Fifield’s typical day would have been 16 hours, but could be as long as 18 to 20 during busy times.

“We can only hope the surgeons who directed work at the Paducah hospital saw her talent and maturity and sought her assistance,” Schultz said.

“Twenty-first century hospitals still make use of the military system or organization that is a legacy of Civil War medicine at the temporary hospitals, some of them in tents, that dotted the landscape,” Schultz said.

Casey Pfeiffer, of the Indiana Historical Bureau, led the unveiling of the historical marker south of the Porter County Museum on Franklin Street.

“Markers are snapshots, continuing to remind us of our past,” she said.

“History teaches us lessons about our past while informing us about our present,” Pfeiffer said.

City Council President Ellen Kapitan read a proclamation by Mayor Jon Costas proclaiming Saturday Dr. Almira Fifield Day, honoring the doctor who gave her life in service to her country and encouraging citizens to reflect on the privilege, rights and responsibilities of being an American.
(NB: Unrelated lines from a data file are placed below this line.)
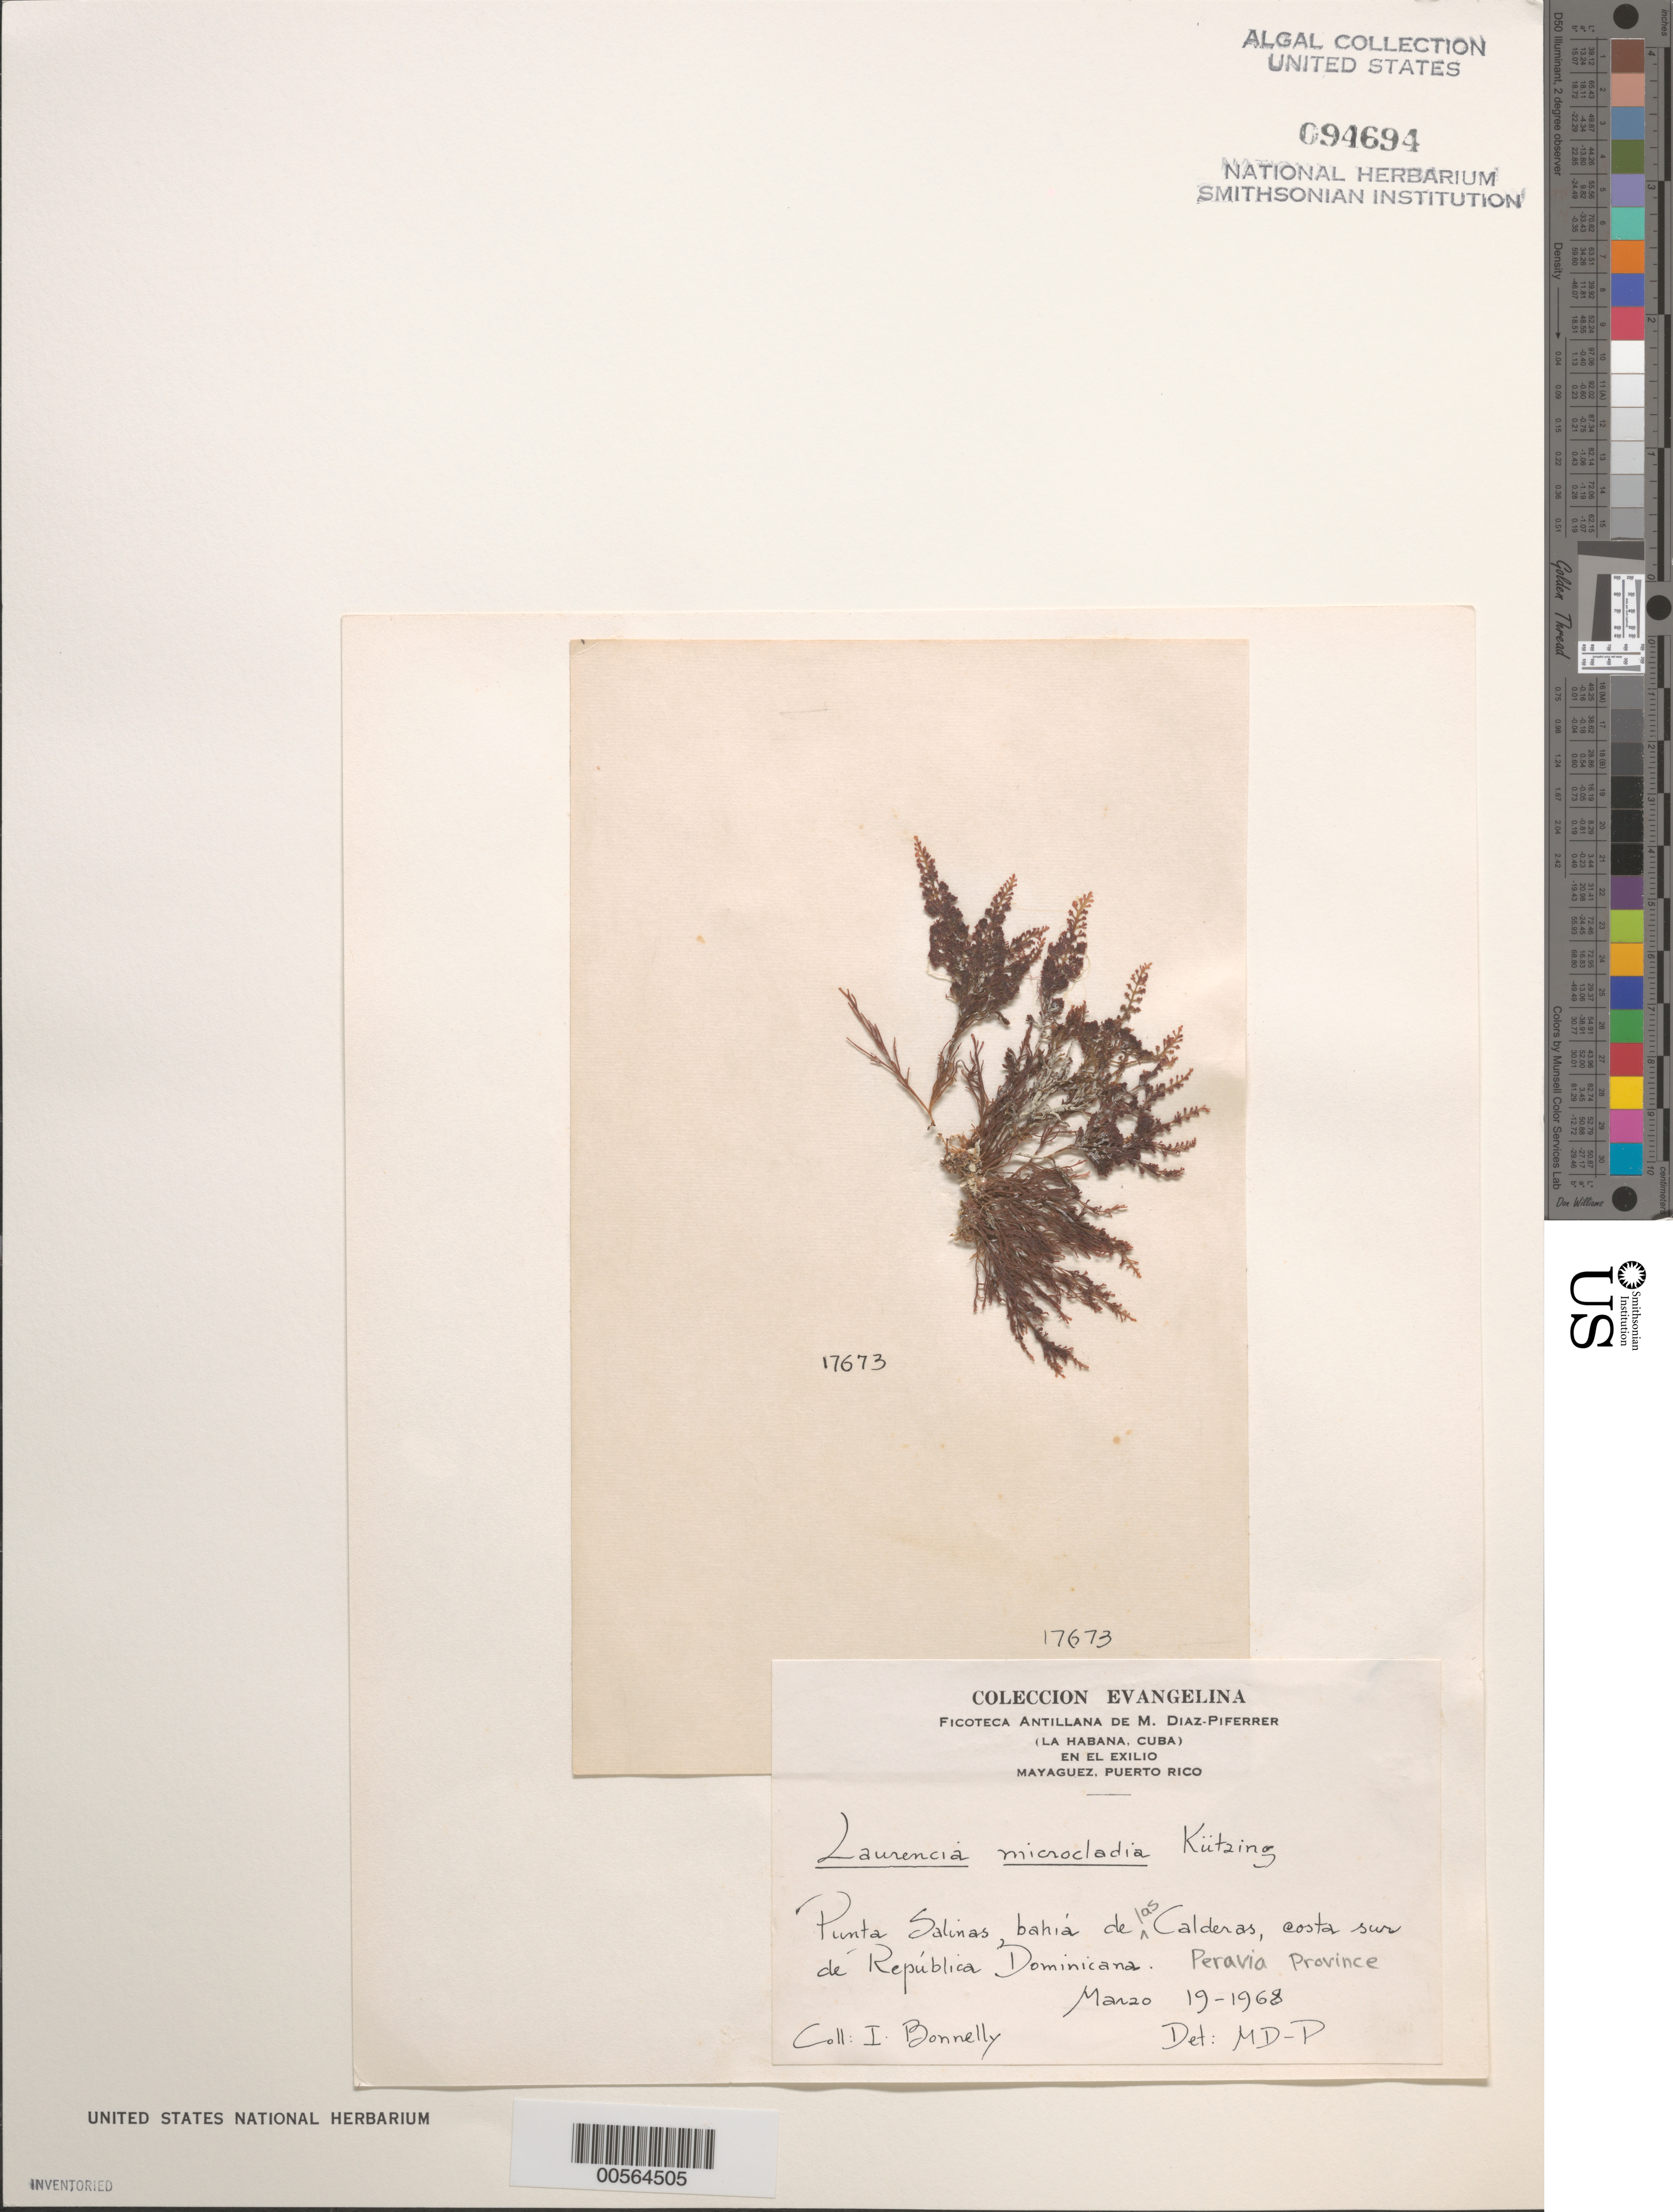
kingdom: Plantae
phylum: Rhodophyta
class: Florideophyceae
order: Ceramiales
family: Rhodomelaceae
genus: Laurencia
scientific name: Laurencia microcladia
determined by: Diaz-Piferrer, M.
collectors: I. Bonnelly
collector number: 17673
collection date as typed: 19 Mar 1968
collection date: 1968-03-19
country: Dominican Republic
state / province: Peravia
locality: Punta salinas, bahia de las calderas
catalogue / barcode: US 94694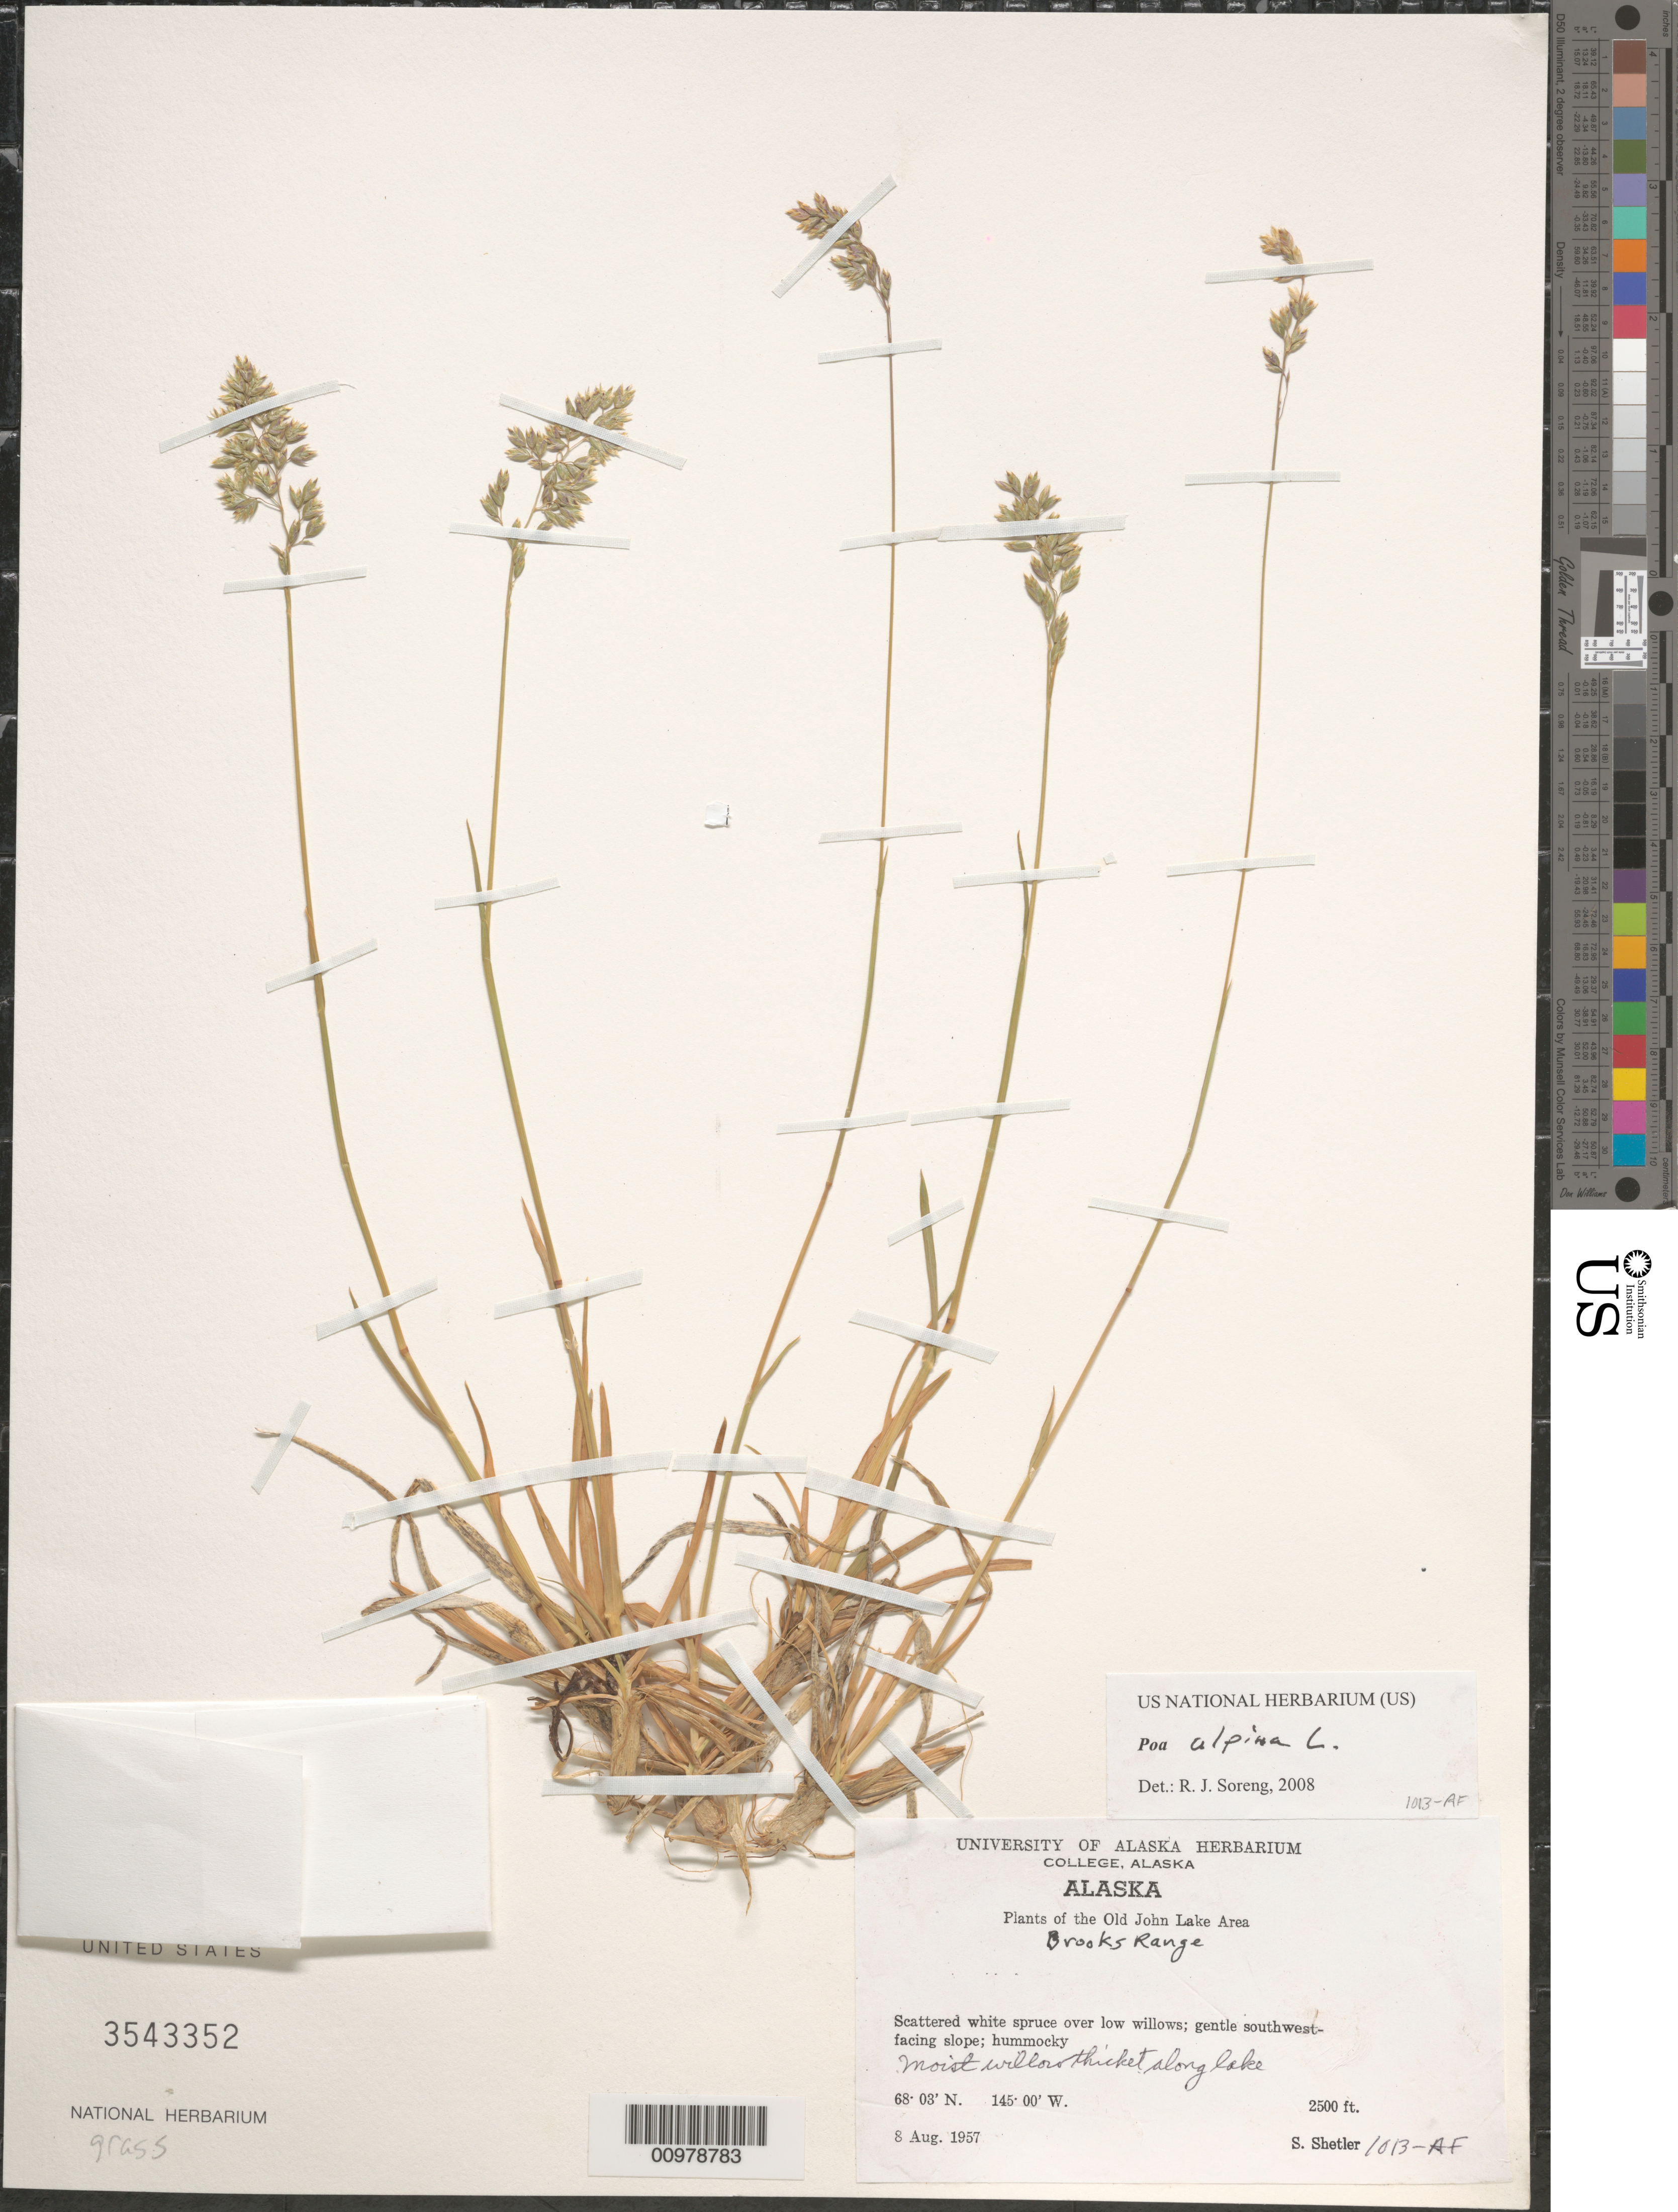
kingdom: Plantae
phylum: Tracheophyta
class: Liliopsida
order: Poales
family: Poaceae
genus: Poa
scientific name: Poa alpina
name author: L.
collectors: S. Shetler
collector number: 1013-AF*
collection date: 1957-08-08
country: United States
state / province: Alaska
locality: Old John Lake Area. Brooks Range. Gentle southwest-facing slope. Moist willow thicket along lake.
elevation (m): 762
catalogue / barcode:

At Union Street Cemetery, where the new marker on Fifield’s grave was joined by one honoring the Fifields as a pioneer family, the accolades continued.

Terri Lehman, president of the Society of Indiana Pioneers, announced “this extraordinary Hoosier” was honored May 31 as one of less than 10 Distinguished Hoosiers in the society’s 109-year history. Overall, the society has honored 10,020 Hoosier ancestors.

Brandt, whose research into Fifield stemmed from just a few sentences about her in a notebook on the Fifield family history from Brandt’s late father, laid two wreaths, one on Dr. Fifield’s grave and one for the entire family.

More than 60 members of the Fifield family from the East Coast, West Coast and points in between gathered to honor Dr. Fifield, Brandt said. Dr. Fifield died at age 29, unmarried and childless.

Six siblings descended from Dr. Fifield’s brother Zacheus, their great-great-grandfather, attended.

“It’s cool to walk the land that our ancestors walked,” said Ann Fifield of Dartmouth, Massachusetts.

“This is really wonderful,” said Lisa Fifield Snadderly, of Portland, Oregon. She is a nurse whose father is a physician.

Scott Fifield, of Duluth, Minnesota, where he and his siblings grew up, said he and a brother visited the cemetery two years ago and were impressed by how much the DAR did to clean it up since then.

“Beautiful cemetery, lovely people, hot day,” said Doug Fifield, of Duluth.

Doug Ross is a freelance reporter for the Post-Tribune.